Source passage =>
>>>>>
Sunday, April 17, 2011

Missing Body Parts

I'm home this weekend by myself -- and really, literally, all alone, by myself.  No kid, no dog, no guests, almost no social plans.  Which should feel like a relief, and mostly it does.  No one to make breakfast for -- fried egg sandwich or bowl of dog food, no one to urge out the front door for the next gymnastics practice, no one to worry about what he's got in his mouth.  Time to follow some of Stephen Covey's Seven Habits of Highly Successful People, a rare self-help book from which I actually have retained a few of the suggested action items that might help me.  I have time to do those unimportant, un-urgent things that I simply want to do -- to read my book, do my yoga, go for a brisk walk -- and, more important in fact, I actually have time to do the things that are in that crucial furthest quadrant of his chart

-- the important but un-urgent things that usually get swept away, or indefinitely postponed, in the crises of the day.  I've organized my desk so I can see an open space of wood, I've washed the throw blankets on the living room couch that Theo has been crawling all over for weeks, I've figured out 90% of Kanha's summer camp schedule.  In just a few hours, I've regained a sense of mental organization that matches my clean desk -- there's a reasonably large chunk of uncluttered space again.
<<<<<
Using the information =>
- a) In the blog post, what has Theo been crawling all over for weeks?
- b) Write out the part of the blog post between "-- the important" and "uncluttered space again.", inclusive.
Rely only on the blog post for your answers.

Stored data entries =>
>>>>>
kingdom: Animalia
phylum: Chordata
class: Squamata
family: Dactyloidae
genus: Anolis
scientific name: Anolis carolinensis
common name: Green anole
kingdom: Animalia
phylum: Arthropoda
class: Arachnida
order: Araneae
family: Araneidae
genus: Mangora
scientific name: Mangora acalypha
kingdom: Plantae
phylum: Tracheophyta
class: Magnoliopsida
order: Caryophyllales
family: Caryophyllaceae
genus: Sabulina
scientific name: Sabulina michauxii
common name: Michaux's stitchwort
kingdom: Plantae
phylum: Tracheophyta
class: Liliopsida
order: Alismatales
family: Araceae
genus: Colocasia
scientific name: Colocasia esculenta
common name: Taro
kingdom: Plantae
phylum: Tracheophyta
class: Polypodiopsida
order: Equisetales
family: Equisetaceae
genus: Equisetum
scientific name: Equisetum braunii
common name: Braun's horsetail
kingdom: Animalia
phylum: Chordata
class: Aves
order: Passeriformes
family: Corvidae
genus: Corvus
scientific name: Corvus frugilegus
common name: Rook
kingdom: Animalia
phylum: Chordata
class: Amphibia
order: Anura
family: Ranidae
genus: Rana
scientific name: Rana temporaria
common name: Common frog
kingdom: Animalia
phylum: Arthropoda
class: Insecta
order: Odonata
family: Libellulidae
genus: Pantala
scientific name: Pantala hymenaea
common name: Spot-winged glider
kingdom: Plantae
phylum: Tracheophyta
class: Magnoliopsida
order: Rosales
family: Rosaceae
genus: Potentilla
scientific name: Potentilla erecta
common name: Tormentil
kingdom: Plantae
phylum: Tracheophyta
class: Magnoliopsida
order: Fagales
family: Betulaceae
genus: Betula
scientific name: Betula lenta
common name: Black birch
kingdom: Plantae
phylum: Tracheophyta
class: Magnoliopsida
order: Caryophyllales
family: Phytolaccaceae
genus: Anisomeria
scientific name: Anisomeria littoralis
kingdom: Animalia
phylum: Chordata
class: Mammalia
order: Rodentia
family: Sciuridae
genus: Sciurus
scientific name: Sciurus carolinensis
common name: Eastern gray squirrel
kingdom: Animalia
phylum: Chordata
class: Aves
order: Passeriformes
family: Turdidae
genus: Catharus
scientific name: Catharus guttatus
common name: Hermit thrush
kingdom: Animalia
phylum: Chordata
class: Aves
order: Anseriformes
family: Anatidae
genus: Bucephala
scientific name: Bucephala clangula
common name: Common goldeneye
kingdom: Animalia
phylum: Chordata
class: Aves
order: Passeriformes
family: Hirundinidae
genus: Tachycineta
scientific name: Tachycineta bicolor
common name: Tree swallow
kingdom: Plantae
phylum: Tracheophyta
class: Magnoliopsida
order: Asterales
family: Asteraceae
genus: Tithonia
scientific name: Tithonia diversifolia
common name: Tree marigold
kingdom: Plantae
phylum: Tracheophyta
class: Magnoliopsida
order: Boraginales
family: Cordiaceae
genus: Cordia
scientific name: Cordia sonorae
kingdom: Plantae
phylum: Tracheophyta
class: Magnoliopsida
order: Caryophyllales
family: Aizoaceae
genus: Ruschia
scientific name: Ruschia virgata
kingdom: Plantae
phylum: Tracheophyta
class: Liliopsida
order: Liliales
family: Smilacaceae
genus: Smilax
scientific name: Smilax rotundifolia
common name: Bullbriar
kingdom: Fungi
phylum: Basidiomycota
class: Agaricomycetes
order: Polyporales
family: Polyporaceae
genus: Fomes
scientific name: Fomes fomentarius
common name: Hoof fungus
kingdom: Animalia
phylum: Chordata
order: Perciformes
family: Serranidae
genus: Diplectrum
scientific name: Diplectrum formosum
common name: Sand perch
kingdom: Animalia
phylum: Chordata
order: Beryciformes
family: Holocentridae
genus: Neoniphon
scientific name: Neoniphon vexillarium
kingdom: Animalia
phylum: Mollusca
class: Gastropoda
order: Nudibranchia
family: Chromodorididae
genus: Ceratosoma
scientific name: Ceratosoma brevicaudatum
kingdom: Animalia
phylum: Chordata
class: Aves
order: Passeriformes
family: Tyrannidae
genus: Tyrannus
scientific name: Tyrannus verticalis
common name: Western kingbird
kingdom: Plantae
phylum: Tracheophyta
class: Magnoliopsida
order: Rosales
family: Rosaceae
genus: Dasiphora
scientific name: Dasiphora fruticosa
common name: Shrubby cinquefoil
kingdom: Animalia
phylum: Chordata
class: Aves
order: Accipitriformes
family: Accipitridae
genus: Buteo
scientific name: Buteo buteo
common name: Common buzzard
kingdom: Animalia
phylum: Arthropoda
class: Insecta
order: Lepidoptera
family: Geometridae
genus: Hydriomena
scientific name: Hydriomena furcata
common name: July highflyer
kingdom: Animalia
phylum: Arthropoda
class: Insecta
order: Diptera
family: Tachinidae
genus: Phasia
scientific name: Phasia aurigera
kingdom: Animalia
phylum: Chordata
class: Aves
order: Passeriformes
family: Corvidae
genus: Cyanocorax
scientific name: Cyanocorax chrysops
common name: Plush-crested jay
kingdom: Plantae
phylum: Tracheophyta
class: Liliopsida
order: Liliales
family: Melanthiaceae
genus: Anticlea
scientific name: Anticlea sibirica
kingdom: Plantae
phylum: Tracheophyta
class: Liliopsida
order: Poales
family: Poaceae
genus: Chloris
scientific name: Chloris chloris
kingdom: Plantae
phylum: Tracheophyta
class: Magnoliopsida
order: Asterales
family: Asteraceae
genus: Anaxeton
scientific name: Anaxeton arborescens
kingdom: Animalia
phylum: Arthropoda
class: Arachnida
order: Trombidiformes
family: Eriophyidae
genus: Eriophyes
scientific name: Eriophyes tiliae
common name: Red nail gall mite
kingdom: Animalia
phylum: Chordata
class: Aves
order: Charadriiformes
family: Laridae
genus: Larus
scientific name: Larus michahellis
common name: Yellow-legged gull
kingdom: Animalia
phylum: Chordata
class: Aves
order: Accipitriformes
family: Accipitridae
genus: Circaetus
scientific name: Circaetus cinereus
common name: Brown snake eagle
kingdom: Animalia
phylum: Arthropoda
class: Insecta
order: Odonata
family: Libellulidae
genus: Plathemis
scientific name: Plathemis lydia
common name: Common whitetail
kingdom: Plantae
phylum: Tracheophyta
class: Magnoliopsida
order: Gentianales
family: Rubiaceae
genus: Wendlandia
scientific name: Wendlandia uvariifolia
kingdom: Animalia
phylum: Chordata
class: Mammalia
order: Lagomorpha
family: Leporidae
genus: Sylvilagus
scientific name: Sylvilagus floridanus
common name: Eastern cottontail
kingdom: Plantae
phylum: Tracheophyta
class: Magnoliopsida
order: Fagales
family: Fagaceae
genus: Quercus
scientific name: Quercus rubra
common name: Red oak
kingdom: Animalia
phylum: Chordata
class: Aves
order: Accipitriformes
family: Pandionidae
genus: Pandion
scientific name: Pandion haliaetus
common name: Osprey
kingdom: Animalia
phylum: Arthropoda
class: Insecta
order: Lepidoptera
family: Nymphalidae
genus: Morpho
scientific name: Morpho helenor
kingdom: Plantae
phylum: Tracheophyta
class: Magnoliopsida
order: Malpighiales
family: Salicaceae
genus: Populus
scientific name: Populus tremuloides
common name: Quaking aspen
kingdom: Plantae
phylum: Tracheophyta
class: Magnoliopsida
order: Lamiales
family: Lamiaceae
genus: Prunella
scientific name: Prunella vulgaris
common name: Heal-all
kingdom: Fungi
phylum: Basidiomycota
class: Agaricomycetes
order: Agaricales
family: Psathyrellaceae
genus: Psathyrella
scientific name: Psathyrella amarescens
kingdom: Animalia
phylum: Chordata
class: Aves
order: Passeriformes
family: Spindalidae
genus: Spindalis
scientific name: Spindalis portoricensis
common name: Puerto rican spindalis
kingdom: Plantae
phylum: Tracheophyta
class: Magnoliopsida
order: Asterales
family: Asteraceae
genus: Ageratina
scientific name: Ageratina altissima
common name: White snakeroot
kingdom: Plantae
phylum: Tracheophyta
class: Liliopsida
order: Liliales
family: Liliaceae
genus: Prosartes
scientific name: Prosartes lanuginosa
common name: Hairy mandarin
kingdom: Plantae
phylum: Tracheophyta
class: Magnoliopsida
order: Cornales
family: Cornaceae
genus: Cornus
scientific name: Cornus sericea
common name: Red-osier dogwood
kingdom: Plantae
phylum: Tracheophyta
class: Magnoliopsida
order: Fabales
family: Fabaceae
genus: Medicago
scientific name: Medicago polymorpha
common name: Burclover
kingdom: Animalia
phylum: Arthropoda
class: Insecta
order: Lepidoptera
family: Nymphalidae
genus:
<<<<<
Outputs by task =>
- a) The throw blankets on the living room couch.

- b)
-- the important but un-urgent things that usually get swept away, or indefinitely postponed, in the crises of the day.  I've organized my desk so I can see an open space of wood, I've washed the throw blankets on the living room couch that Theo has been crawling all over for weeks, I've figured out 90% of Kanha's summer camp schedule.  In just a few hours, I've regained a sense of mental organization that matches my clean desk -- there's a reasonably large chunk of uncluttered space again.